Histopathology-blinded lesion detection

To minimize patient recognition by the reader, all images were randomly ordered and flipped prior to scoring. Cortical lesions were manually scored in Medical Image Processing, Analysis and Visualization software (MIPAV; version 10.0.0, Centre for Information Technology, National Institutes of Health, Bethesda, MD, USA). Cortical lesions were scored in axial fashion following consensus guidelines developed by the MAGNIMS group for both artificially generated and conventionally acquired DIR images: cortical lesions had to be hyperintense areas compared to the surrounding grey matter, of at least 3 mm216. For every scored lesion, adjacent slices were assessed to prevent scoring artefacts, e.g. from cortical vessels that can followed through adjacent slices. Lesion scoring was performed by P.M.B. (3 years of experience in cortical lesion scoring). Histopathology-blinded and unblinded inter-rater agreement was evaluated with J.J.G.G. (> 15 years of experience) for a subset of five patients for all sequences. Furthermore, histopathology-blinded intra-rater agreement was determined for all sequences of a random subset of five patients.

Histopathological staining and lesion identification

Brain tissue was stained for proteolipid protein (myelin; PLP)—the histopathological staining protocol is provided in the supplementary methods. After tissue staining and histopathology-blinded MRI scoring, histopathological lesions were identified as areas of complete absence of myelin (i.e., lack of PLP). Cortical lesions were also subdivided into four types based on their position in the cortex: mixed grey-white matter lesions (type I; leukocortical lesions), purely intracortical (type II; intracortical lesions), subpial (type III) or pan-cortical (type IV) lesions17.
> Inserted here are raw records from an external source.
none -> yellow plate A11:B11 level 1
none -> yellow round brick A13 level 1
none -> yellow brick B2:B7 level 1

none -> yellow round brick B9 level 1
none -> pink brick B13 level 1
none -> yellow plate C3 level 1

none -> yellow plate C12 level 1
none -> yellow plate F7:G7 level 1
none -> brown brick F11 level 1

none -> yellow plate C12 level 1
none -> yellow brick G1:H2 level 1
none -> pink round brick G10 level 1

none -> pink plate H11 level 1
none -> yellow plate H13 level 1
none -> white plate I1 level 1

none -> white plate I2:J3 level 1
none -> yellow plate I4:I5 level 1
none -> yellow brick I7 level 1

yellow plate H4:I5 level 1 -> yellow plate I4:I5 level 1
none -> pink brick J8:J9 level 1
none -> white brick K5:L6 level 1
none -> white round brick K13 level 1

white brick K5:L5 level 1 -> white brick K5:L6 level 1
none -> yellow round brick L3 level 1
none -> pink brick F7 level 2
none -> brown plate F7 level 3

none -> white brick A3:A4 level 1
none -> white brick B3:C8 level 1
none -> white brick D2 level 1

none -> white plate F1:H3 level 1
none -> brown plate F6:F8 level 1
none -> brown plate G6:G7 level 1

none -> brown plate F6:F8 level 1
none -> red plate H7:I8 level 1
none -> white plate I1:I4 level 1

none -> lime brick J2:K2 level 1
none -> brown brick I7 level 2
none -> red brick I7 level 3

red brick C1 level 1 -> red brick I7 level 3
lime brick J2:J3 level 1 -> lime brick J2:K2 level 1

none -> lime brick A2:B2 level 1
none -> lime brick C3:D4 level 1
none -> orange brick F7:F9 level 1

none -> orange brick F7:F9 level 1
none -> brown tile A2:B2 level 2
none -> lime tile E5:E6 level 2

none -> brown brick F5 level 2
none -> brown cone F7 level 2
Matching and unblinded MRI scoring

After histopathology-blinded MRI scoring, tissue samples were matched to the conventionally acquired DIR images through manual identification of the corresponding MRI regions. The matching procedure is illustrated in Fig. 1. To assure that no lesions were missed due to thin slicing and curving of the tissue sample in the coronal plane, unblinded assessment was expanded to the slices adjacent to lesion location. Contrast ratios for the different sequences were calculated; detailed descriptions are provided in the supplementary material.

Statistical analysis

Sensitivity of the included sequences for cortical lesion detection was determined by dividing the number of lesions detected in the histopathology-blinded (or unblinded scorings) by the number of lesions detected on histopathology, times 100%. Specificity of the different sequences was determined by dividing the number of histopathologically validated lesions by the tot number of lesions that were scored. Comparisons between sequences and sequences to histopathology were made using linear mixed models in SPSS 26.0 (SPSS, Chicago, Illinois), controlling for age, sex and postmortem delay at time of commencement of the in situ MRI. Results were corrected for multiple comparisons using Fischer’s Least Significant Difference test, after which P-values of ≤ 0.05 were considered statistically significant. Inter- and intra-rater agreement were expressed as intra-class correlation coefficient, two-way mixed model, absolute agreement. Differences between contrast ratios were assessed using Wilcoxon signed-rank tests.